Однако сегодня, перед лицом опасности для межнационального мира на Кавказе, которую открыто признал и президент, настало время реально оценить обстановку в зоне осетино-ингушского конфликта. Назвать ее спокойной невозможно никак. Данные о численности вернувшихся ингушских беженцев сильно разнятся, но в любом случае ясно, что в их жизни сохраняется много проблем. Начиная с того, что некоторые села Пригородного района Северной Осетии по-прежнему `закрыты` для беженцев. При подъезде к селу Ир, например, открывается такая картина: метрах в пятистах от околицы компактно стоят вагончики. В них уже третий год и живут беженцы, пожелавшие вернуться в родное село.
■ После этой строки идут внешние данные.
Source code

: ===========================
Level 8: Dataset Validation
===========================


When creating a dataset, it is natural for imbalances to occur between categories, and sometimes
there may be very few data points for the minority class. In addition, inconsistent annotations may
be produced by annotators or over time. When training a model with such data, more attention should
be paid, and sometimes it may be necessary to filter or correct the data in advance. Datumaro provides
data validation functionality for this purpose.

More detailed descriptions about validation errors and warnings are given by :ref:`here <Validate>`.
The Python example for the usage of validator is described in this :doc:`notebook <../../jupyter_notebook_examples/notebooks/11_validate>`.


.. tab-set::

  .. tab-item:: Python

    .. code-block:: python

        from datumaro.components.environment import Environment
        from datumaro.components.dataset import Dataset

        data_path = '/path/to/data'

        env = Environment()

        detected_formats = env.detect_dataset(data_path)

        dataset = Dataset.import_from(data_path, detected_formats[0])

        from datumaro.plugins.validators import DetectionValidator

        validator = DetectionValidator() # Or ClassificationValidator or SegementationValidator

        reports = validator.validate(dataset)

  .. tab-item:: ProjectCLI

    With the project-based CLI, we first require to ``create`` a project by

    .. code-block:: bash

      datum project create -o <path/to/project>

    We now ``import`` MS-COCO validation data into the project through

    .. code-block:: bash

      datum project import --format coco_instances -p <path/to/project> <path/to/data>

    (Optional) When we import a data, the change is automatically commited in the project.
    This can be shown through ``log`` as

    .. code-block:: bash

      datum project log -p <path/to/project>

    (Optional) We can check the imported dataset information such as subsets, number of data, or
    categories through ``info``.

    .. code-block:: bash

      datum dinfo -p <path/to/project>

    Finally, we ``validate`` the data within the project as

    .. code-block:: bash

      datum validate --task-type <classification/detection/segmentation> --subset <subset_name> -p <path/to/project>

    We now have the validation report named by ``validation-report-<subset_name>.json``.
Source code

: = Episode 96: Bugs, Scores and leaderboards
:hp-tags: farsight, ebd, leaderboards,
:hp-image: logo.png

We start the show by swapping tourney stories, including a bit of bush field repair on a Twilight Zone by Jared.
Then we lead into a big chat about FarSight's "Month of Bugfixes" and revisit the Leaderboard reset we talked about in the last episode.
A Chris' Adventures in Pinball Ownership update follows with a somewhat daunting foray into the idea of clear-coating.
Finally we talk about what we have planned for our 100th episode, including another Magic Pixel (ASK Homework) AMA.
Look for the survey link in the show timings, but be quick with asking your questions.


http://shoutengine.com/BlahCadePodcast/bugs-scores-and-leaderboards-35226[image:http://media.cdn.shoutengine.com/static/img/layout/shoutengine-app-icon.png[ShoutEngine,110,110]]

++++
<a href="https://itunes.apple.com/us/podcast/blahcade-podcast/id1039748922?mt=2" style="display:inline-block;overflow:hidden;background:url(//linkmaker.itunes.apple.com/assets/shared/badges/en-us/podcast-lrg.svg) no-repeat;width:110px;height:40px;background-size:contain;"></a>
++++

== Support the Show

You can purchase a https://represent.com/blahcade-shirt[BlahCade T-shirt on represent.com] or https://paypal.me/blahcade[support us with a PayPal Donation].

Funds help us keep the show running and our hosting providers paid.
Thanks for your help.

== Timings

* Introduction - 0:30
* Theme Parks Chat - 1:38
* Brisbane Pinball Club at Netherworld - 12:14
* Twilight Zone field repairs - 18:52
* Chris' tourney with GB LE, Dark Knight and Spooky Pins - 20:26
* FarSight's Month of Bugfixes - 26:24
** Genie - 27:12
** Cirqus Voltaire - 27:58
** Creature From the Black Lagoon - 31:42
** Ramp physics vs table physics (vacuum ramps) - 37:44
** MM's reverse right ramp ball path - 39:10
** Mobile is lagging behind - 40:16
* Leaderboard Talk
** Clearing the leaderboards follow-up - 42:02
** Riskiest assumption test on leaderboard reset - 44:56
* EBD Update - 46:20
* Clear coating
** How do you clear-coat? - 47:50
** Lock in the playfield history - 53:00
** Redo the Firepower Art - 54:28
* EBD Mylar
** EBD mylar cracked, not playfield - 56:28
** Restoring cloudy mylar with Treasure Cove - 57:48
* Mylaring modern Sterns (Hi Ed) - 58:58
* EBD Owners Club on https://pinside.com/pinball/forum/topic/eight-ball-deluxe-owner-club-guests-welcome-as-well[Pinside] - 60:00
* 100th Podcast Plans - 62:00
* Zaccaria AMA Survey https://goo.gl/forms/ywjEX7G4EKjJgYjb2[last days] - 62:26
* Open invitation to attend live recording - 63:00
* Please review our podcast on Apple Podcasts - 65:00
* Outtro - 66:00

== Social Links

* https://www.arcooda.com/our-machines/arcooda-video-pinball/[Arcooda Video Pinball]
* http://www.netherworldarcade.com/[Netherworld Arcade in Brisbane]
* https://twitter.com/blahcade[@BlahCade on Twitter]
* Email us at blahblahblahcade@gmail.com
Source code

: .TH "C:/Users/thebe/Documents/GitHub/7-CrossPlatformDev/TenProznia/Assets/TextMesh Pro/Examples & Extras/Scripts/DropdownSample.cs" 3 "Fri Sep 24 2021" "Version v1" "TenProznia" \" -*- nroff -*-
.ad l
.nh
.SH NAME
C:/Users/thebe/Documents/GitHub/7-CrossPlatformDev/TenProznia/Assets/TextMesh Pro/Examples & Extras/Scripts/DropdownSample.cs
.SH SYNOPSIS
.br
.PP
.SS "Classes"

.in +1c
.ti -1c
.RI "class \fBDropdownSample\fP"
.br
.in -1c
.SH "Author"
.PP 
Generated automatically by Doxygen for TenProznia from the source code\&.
В само село их не пускают. У многих сохранилась прописка в этом селе, и на каждых выборах им предлагают отправиться под охраной на сельский избирательный участок - это единственный способ побывать на родине, но мало кто им согласен воспользоваться. Таких `закрытых` сел в Пригородном районе - минимум пять.
Но и в `открытых` ситуация непростая. Взять, скажем, село Тарское (ингушское название - Ангушт, откуда пошел и этноним `ингуши`). До 1992 года ингуши и осетины жили там вперемешку. Теперь Тарское фактически разделено на два села - ингушское и осетинское, в селе постоянно дежурит ОМОН. А, например, в селе Чермен (ингушское название - Базоркино, село находится непосредственно на границе с Ингушетией) детям вернувшихся ингушей разрешается ходить только в одну из школ, вследствие чего некоторым из них ежедневно приходится проделывать весьма неблизкий путь `в страну знаний`. Совсем уж абсурдная ситуация сложилась в поселке Октябрьское в черте города Владикавказа - в части поселка ингуши находиться могут, а в другой части - нет. Бывшая жительница Октябрьского, побывавшая там прошлой зимой, жаловалась автору этих строк: `К месту, где работала, пройти могу, а туда, где был наш дом - уже нет`.
Кто установил подобные барьеры для ингушских беженцев и как реально, а не на бумаге можно их ликвидировать - пока неясно. Очевидно только, что если между главами Северной Осетии и Ингушетии взаимопонимание есть, то на уровне `исполнителей` надлежащего сотрудничества не налажено. Несколько месяцев назад автор этих строк был свидетелем диалога между главой администрации поселка Карца в черте города Владикавказ (глава администрации - русский, в поселок вернулось много ингушских беженцев) и сотрудником Комитета по делам вынужденных переселенцев Правительства Ингушетии. Поселковый `голова` признавался, что за полгода работы впервые видит официального представителя ингушских властей, что сам хотел поехать в Ингушетию, чтобы хоть как-то наладить взаимодействие, но это ему `не по статусу`.
К взрыву в зоне осетино-ингушского конфликта теракт в Беслане не привел. Информация о межнациональном обострении в селе Чермен, появившаяся 3 сентября, пока не находит подтверждения. Но можно ли надеяться, что прозвучавший в Беслане звонок заставит федеральные власти с большим вниманием отнестись к ситуации в `забытой` конфликтной зоне?
Автор - шеф-редактор по Северному Кавказу информационного агентства REGNUM.